Put Yourself on the Path of Happiness for the Holiday Season — 19 Comments

  1. Your article was very inspirational, and it is good to be reminded of those in our circle of friends and community that need help. We had a tragic event occur with our daughter several years ago, and the amount of love, support, and prayers helped us through it. We vowed that we would always return that kindness by helping other people when we can.

    • Monica, I’m truly sorry to hear about your daughter but I’m glad that you did receive support through it.

      After I wrote this post but before it was published, a well known and loved TV weatherman in our area committed suicide. I wish the love and respect being shown now for him by the entire city could have helped him through his depression and prevented his last act. You just never know when a simple act of kindness can help someone so much.

  2. It is very hard to see past the immediate problems, but there is help out there. Look for the positive and add to it. The positive feelings can bring you up out of the problems.

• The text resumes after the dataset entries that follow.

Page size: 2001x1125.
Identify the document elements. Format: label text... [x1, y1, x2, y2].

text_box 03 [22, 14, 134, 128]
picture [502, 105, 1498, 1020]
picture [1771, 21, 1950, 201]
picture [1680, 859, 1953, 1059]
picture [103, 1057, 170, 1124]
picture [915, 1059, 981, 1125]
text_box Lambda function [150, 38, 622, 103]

  3. When my mom divorced when I was six, she followed through on all of these, seeking help, signing up for college, forgiving herself, etc. I’m very proud of how much she accomplished, and I know she is happier for it.

  4. Good list. I especially like your including the point on forgiveness. I think it is very important to relinquish any unforgiveness, including not forgiving yourself. Too often we unknowingly internalize “poison.”

    • Jeff – I imagine we all have things we think we need to be forgiven for – whether they are real or just imagined they can block our progress.

  5. Helping others is a great way to give back to society and feel good about yourself. People really do appreciate help from others. Seeing this, it can help one to be a happier person. 🙂

  6. Getting through adversity is difficult enough, but the holiday season can seem to magnify difficulties, so this post is timely. Great suggestions. I too think forgiving yourself is most important; too often we cause our own turmoil by blaming ourselves and reliving difficult events.

  7. Good thoughts, Marie. This holiday season, we’ve found a family in need of help. More impactful than sending cash to a large organization. A share of the donation must perforce go to support the administration, instead of being directly used.